[Start of section]

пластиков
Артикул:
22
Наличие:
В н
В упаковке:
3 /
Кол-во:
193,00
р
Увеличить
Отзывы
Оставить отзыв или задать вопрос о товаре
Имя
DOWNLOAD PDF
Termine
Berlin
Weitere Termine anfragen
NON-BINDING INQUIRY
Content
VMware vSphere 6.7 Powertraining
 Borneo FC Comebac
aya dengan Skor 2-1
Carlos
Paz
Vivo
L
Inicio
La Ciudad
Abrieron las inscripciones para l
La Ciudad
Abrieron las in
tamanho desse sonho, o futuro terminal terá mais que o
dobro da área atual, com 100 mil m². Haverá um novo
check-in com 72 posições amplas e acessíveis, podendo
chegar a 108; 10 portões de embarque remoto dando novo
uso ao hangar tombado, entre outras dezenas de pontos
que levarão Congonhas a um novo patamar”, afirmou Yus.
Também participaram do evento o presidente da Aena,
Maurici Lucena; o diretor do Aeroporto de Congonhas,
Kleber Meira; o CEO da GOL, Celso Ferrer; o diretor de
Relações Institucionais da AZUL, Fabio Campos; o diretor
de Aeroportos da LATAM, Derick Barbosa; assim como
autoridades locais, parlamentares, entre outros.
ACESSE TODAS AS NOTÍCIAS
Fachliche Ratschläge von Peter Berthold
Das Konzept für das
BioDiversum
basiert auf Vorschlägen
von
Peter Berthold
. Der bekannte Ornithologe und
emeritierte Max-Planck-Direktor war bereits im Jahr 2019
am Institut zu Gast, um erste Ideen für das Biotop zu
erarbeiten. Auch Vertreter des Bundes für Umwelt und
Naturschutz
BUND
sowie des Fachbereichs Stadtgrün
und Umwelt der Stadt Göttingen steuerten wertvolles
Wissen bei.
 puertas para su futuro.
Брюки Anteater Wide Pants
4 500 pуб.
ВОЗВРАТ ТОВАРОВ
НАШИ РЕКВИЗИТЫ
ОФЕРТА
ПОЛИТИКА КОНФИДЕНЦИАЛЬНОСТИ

[End of section]

Produce an identical printout of the material above.

пластиков
Артикул:
22
Наличие:
В н
В упаковке:
3 /
Кол-во:
193,00
р
Увеличить
Отзывы
Оставить отзыв или задать вопрос о товаре
Имя
DOWNLOAD PDF
Termine
Berlin
Weitere Termine anfragen
NON-BINDING INQUIRY
Content
VMware vSphere 6.7 Powertraining
 Borneo FC Comebac
aya dengan Skor 2-1
Carlos
Paz
Vivo
L
Inicio
La Ciudad
Abrieron las inscripciones para l
La Ciudad
Abrieron las in
tamanho desse sonho, o futuro terminal terá mais que o
dobro da área atual, com 100 mil m². Haverá um novo
check-in com 72 posições amplas e acessíveis, podendo
chegar a 108; 10 portões de embarque remoto dando novo
uso ao hangar tombado, entre outras dezenas de pontos
que levarão Congonhas a um novo patamar”, afirmou Yus.
Também participaram do evento o presidente da Aena,
Maurici Lucena; o diretor do Aeroporto de Congonhas,
Kleber Meira; o CEO da GOL, Celso Ferrer; o diretor de
Relações Institucionais da AZUL, Fabio Campos; o diretor
de Aeroportos da LATAM, Derick Barbosa; assim como
autoridades locais, parlamentares, entre outros.
ACESSE TODAS AS NOTÍCIAS
Fachliche Ratschläge von Peter Berthold
Das Konzept für das
BioDiversum
basiert auf Vorschlägen
von
Peter Berthold
. Der bekannte Ornithologe und
emeritierte Max-Planck-Direktor war bereits im Jahr 2019
am Institut zu Gast, um erste Ideen für das Biotop zu
erarbeiten. Auch Vertreter des Bundes für Umwelt und
Naturschutz
BUND
sowie des Fachbereichs Stadtgrün
und Umwelt der Stadt Göttingen steuerten wertvolles
Wissen bei.
 puertas para su futuro.
Брюки Anteater Wide Pants
4 500 pуб.
ВОЗВРАТ ТОВАРОВ
НАШИ РЕКВИЗИТЫ
ОФЕРТА
ПОЛИТИКА КОНФИДЕНЦИАЛЬНОСТИ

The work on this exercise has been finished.